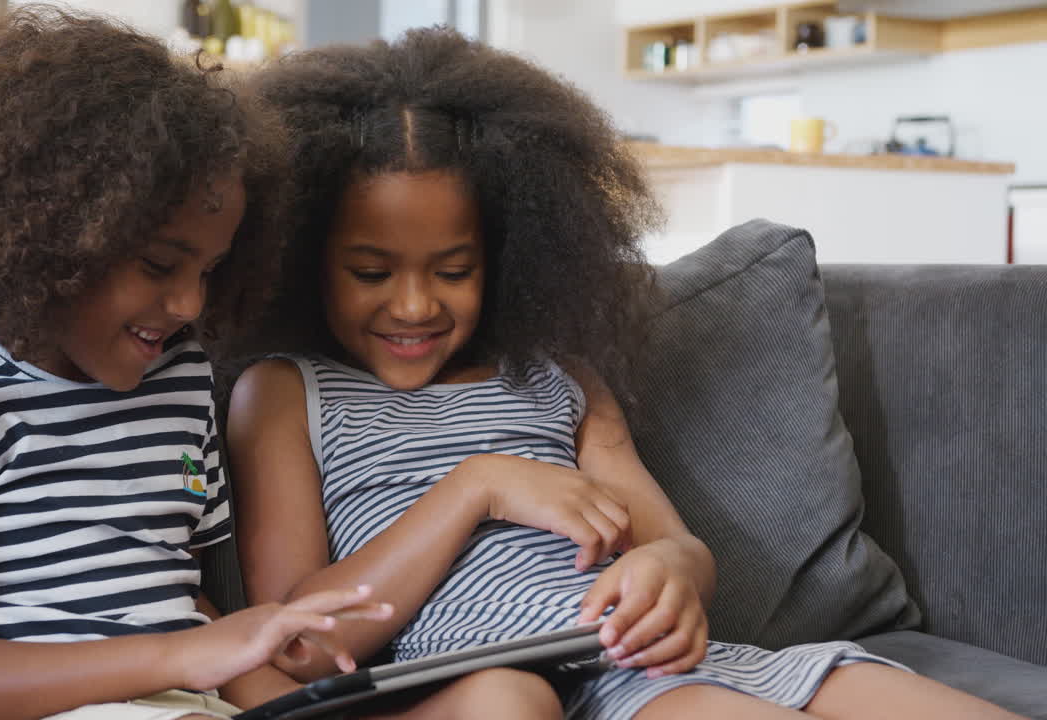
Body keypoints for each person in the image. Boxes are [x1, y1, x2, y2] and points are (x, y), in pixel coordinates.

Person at [223, 27, 1025, 720]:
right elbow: (298, 640)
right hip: (525, 682)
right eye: (370, 271)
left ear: (505, 257)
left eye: (453, 269)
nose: (413, 305)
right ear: (304, 262)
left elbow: (676, 544)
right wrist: (475, 487)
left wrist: (671, 571)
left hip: (661, 657)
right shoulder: (288, 394)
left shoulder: (556, 377)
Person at [0, 8, 393, 720]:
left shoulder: (182, 384)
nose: (189, 302)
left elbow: (172, 600)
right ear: (46, 239)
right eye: (158, 264)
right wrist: (183, 656)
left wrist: (287, 699)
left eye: (212, 269)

● **Task description**
Locate the word "right" in the records and collect each line it appears in.

● **Response for this exercise**
right elbow: (298, 640)
right hip: (525, 682)
right eye: (370, 271)
right ear: (304, 262)
right wrist: (475, 487)
right shoulder: (288, 394)
right ear: (46, 239)
right eye: (158, 264)
right wrist: (183, 656)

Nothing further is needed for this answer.